Anlässlich der von der Berliner LINKEN angestoßenen und nun vom SPD/CDU-Senat in Berlin beschlossenen Bundesratsinitiative zur Rehabilitierung und Entschädigung schwuler Männer, die zwischen 1945 und 1969 Opfer des §175 wurden, erklären Katharina Schwabedissen, Spitzenkandidation DIE LINKE.NRW, und Frank Laubenburg, Sprecher der Landesarbeitsgemeinschaft queer der NRW-LINKEN:

"In ihrem Landtagswahlprogramm fordert die LINKE eine NRW-Bundesratsinititiative zur Rehabilitation und Entschädigung schwuler Männer, die nach 1945 Opfer des §175 wurden. In den Wahlprogrammen aller anderen Parteien taucht das Thema hingegen nicht auf, obwohl eine Verfolgungsschwerpunkt in NRW lag.

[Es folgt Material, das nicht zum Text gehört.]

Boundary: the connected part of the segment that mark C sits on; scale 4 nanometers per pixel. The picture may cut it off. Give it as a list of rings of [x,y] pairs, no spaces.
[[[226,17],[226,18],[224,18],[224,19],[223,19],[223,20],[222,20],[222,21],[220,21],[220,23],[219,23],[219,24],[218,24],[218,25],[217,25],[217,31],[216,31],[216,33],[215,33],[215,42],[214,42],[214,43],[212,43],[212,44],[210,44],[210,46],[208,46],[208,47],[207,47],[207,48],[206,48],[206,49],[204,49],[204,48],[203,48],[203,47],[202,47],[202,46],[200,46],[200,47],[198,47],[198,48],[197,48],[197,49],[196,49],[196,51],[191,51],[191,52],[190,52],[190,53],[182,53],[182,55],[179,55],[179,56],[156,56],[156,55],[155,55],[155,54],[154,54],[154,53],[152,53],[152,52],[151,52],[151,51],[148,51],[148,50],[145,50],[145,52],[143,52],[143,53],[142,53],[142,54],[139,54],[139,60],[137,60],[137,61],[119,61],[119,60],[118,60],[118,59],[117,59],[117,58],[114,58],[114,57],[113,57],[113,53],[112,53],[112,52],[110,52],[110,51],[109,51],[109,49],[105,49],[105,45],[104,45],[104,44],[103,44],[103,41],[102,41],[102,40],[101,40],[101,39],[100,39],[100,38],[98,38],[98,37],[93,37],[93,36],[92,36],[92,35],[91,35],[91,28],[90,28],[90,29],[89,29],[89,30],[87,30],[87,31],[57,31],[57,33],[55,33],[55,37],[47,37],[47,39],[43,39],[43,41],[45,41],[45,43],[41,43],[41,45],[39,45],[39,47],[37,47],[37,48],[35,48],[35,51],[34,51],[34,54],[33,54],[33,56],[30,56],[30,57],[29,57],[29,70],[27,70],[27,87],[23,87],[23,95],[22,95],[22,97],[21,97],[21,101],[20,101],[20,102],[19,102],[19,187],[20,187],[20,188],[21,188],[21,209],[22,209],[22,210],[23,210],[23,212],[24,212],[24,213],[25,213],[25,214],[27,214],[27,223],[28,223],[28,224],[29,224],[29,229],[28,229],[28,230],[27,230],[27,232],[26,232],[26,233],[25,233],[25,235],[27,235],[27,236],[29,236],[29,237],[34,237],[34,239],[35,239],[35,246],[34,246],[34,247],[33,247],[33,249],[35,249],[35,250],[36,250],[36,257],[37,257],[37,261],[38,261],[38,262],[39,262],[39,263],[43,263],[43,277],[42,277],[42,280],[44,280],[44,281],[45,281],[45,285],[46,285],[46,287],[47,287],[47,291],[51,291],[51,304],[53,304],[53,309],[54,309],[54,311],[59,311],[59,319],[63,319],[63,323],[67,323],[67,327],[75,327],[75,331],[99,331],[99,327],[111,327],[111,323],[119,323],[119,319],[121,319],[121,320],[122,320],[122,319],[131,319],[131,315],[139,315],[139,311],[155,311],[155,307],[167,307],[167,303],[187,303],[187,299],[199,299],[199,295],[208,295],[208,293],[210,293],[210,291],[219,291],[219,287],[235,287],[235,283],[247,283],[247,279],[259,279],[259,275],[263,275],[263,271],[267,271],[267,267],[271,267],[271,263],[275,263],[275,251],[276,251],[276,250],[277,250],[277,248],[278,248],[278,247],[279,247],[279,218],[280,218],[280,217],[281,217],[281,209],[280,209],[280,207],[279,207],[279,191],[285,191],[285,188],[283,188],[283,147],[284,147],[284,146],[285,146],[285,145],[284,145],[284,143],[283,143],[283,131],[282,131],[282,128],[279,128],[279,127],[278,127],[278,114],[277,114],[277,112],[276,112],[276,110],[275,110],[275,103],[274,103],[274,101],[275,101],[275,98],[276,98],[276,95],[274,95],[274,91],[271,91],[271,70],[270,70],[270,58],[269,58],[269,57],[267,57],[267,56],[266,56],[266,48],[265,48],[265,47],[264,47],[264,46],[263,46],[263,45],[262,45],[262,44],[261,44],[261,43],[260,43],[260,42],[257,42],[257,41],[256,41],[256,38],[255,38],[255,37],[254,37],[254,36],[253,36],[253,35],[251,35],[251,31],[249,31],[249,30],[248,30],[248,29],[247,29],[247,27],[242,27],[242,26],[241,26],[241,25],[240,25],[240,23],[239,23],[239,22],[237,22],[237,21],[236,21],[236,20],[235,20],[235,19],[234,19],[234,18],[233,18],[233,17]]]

In der alten Bundesrepublik wurden bis 1969 rund 50.000 Männer aufgrund der Nazi-Fassung des §175 verurteilt und in Gefängnisse gesteckt, in der alten DDR gab es bis Ende der 50er Jahre rund 4.000 Verurteilungen auf der Basis der früheren Weimarer Gesetzesfassung.
Die Betroffenen saßen nicht nur in Haft, sie fanden oftmals keine Arbeitsstelle mehr, verloren ihr gesellschaftliches Ansehen und hatten keine Möglichkeit, ein selbstbestimmtes Leben zu führen. Isolation und Altersarmut prägen die Lebenssituation der noch lebenden Opfer der Homosexuellenverfolgung. Für die Homosexuellen sei das Dritte Reich noch nicht zu Ende, hatte schon 1963 der Historiker Hans-Joachim Schoeps gemahnt.

Die gestrige Entscheidung des Berliner SPD/CDU-Senats zu einer Bundesratsinitiative zur Rehabilitation und Entschädigung der Betroffenen ist daher überfällig. Wir begrüßen ausdrücklich, dass diese durch DIE LINKE im Abgeordnetenhaus beantragte Initiative nun vom Senat umgesetzt wird. Im Deutschen Bundestag hatten CDU, SPD und FDP eine entsprechende Rehabilitierung bislang immer abgelehnt, auch die SPD/Grünen-Landesregierung in NRW hat keine entsprechende Initiative gestartet.

Dabei drängt die Zeit: Die Betroffenen sind alt, oftmals vereinsamt und aufgrund ihrer durch die Haft unterbrochenen Erwerbsbiografien verarmt. Es muss daher neben der Rehabilitation auch eine schnelle und unbürokratische Entschädigung geben, die vorliegende Bundesratsinitiative muss durch NRW unterstützt werden. Programmatisch verankert hat dies bisher allerdings nur DIE LINKE."